# Aim of the task
In all the items below, swap "management" for "administration" and keep every other line unchanged. Return only the text, without the pictures.

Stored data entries
★ ★ ★ ★ ★

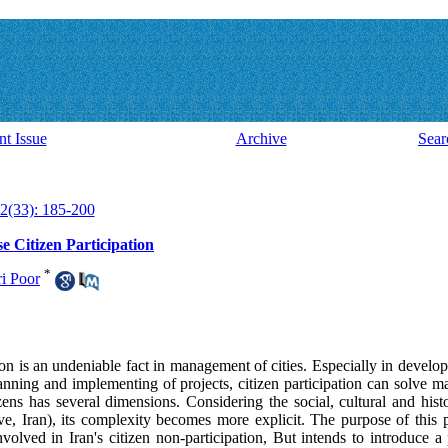
nt Issue
Archive
Sear
2(33): 185-200
se Citizen Participation
*
i Poor
tion is an undeniable fact in management of cities. Especially in develo
nning and implementing of projects, citizen participation can solve man
izens has several dimensions. Considering the social, cultural and histor
tive, Iran), its complexity becomes more explicit. The purpose of this
involved in Iran's citizen non-participation, But intends to introduce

★ ★ ★ ★ ★

# Response to the exercise
nt Issue
Archive
Sear
2(33): 185-200
se Citizen Participation
*
i Poor
tion is an undeniable fact in administration of cities. Especially in develo
nning and implementing of projects, citizen participation can solve man
izens has several dimensions. Considering the social, cultural and histor
tive, Iran), its complexity becomes more explicit. The purpose of this
involved in Iran's citizen non-participation, But intends to introduce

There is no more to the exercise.